Cependant, en même temps, ils devaient inévitablement également réfuter les difficultés de la vie matérielle, en tentant de souligner que le nouveau droit apporterait la justice.

C’est de là que vient « l’humanisme » que portent les religions ; c’est ce que Karl Marx a expliqué avec sa fameuse formule de « l’opium du peuple », sur le double caractère de la religion : protestation contre la dureté de la vie et expression en même temps de celle-ci.

Moïse, Jésus et Mahomet sont ici des grands poètes, exprimant avec douceur et sévérité en même temps les difficultés de la vie humaine. C’est cela qui les a rendu populaire.

Voici la sourate 113 du Coran, appelée al-Falaq, « l’aube naissante » :

« Au nom d’Allah, le Tout Miséricordieux, le Très Miséricordieux.
1. Dis : « Je cherche protection auprès du Seigneur de l’aube naissante,
2. contre le mal des êtres qu’Il a créés,
3. contre le mal de l’obscurité quand elle s’approfondit,
4. contre le mal de celles qui soufflent (les sorcières) sur les noeuds,
5. et contre le mal de l’envieux quand il envie ».
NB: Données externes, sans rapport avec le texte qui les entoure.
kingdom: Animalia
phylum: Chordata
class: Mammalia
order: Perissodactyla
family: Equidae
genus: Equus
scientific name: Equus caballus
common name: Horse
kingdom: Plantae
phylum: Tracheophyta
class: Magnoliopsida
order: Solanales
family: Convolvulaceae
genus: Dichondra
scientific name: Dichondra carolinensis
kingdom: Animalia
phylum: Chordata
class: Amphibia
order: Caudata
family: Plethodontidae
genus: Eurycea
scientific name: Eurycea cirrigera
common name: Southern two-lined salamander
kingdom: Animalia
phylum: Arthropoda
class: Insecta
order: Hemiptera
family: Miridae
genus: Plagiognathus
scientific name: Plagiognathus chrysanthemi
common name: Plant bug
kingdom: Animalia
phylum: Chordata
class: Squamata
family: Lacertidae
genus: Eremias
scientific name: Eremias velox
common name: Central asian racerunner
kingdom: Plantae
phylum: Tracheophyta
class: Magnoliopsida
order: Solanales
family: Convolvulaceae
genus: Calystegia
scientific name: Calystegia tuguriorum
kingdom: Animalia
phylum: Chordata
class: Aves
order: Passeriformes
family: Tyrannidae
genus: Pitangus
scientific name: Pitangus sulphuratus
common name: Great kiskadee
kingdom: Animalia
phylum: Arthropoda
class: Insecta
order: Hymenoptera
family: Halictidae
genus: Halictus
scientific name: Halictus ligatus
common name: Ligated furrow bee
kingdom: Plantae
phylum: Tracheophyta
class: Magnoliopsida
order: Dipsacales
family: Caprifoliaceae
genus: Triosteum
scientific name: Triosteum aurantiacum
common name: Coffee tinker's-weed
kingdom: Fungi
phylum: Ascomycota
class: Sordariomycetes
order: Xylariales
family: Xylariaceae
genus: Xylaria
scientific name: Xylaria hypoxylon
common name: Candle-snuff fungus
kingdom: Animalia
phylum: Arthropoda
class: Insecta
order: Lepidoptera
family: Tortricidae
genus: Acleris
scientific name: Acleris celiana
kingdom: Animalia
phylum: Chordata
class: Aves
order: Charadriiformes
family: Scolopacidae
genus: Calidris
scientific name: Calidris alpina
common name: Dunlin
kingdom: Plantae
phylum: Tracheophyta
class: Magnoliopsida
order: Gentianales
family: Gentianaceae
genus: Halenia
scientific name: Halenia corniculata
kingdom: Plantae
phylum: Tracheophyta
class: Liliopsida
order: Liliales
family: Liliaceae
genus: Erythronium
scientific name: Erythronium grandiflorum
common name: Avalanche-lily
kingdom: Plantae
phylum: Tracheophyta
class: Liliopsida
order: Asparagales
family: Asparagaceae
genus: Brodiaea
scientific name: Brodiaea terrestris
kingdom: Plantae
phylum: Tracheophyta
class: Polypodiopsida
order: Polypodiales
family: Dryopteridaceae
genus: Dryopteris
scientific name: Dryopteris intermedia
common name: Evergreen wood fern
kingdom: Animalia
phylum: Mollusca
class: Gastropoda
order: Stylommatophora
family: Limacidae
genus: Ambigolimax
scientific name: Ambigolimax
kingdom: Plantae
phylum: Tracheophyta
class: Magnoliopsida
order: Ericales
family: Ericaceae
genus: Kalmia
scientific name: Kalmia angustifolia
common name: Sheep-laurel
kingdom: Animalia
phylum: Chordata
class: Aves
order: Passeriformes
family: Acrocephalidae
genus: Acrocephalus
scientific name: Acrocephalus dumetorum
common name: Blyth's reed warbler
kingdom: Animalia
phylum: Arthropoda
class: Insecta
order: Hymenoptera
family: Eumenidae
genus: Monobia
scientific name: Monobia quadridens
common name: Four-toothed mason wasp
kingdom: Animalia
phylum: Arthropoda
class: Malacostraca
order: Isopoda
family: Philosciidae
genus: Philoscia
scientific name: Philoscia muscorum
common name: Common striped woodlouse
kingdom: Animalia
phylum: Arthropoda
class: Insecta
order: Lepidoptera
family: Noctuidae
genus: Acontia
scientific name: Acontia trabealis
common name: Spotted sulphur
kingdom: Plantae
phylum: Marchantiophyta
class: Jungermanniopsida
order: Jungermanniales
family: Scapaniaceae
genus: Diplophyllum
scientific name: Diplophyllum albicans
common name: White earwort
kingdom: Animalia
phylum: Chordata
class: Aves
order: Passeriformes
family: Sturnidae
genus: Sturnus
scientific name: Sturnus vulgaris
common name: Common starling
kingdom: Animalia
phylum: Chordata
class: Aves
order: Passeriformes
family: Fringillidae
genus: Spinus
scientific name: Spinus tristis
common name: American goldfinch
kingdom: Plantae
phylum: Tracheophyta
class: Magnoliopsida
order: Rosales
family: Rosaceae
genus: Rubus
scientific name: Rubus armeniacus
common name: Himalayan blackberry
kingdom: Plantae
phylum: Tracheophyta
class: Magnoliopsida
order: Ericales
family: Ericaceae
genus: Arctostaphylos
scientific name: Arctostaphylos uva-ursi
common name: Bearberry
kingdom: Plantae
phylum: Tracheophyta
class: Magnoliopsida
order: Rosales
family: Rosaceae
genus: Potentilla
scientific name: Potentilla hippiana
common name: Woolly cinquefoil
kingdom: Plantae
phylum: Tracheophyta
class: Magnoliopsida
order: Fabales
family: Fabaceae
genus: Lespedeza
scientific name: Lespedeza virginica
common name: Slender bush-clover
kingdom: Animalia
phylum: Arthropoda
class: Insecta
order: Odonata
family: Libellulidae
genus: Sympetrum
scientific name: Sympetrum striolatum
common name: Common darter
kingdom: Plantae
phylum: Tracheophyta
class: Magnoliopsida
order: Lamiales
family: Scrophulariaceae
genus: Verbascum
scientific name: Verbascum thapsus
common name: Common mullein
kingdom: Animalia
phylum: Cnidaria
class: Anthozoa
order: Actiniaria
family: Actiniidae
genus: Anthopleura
Sourate 113 – al-Falaq – l’aube naissante

Jésus a tenu des propos également d’une magistrale poésie, comme avec la parabole du berger. Voici comment Jean raconte cela :

1 « En vérité, en vérité, je vous le dis, celui qui n’entre pas par la porte dans l’enclos des brebis mais qui escalade par un autre côté, celui-là est un voleur et un brigand.
2 Mais celui qui entre par la porte est le berger des brebis.
3 Celui qui garde la porte lui ouvre, et les brebis écoutent sa voix ; les brebis qui lui appartiennent, il les appelle, chacune par son nom, et il les emmène dehors.
4 Lorsqu’il les a toutes fait sortir, il marche à leur tête, et elles le suivent parce qu’elles connaissent sa voix.
5 Jamais elles ne suivront un étranger ; bien plus, elles le fuiront parce qu’elles ne connaissent pas la voix des étrangers. »
6 Jésus leur dit cette parabole, mais ils ne comprirent pas la portée de ce qu’il disait.
7 Jésus reprit : « En vérité, en vérité, je vous le dis, je suis la porte des brebis.
8 Tous ceux qui sont venus avant moi sont des voleurs et des brigands, mais les brebis ne les ont pas écoutés.
9 Je suis la porte : si quelqu’un entre par moi, il sera sauvé, il ira et viendra et trouvera de quoi se nourrir.
10 Le voleur ne se présente que pour voler, pour tuer et pour perdre ; moi, je suis venu pour que les hommes aient la vie et qu’ils l’aient en abondance.
11 « Je suis le bon berger : le bon berger se dessaisit de sa vie pour ses brebis.
12 Le mercenaire, qui n’est pas vraiment un berger et à qui les brebis n’appartiennent pas, voit-il venir le loup, il abandonne les brebis et prend la fuite ; et le loup s’en empare et les disperse.
13 C’est qu’il est mercenaire et que peu lui importent les brebis.
14 Je suis le bon berger, je connais mes brebis et mes brebis me connaissent,
15 comme mon Père me connaît et que je connais mon Père ; et je me dessaisis de ma vie pour les brebis.

Jean, 10:1-10

Dans la Bible juive, c’est pas Moïse qui compte pour la compassion, car celle-ci ne peut qu’être nationale, or Moïse n’est pas rentré sur la terre promise, justement pour une question juridique, ayant frappé un rocher dans le désert pour obtenir de l’eau, au lieu de parler à ce rocher, ce qui sous-tend un manque de confiance dans le commandement divin.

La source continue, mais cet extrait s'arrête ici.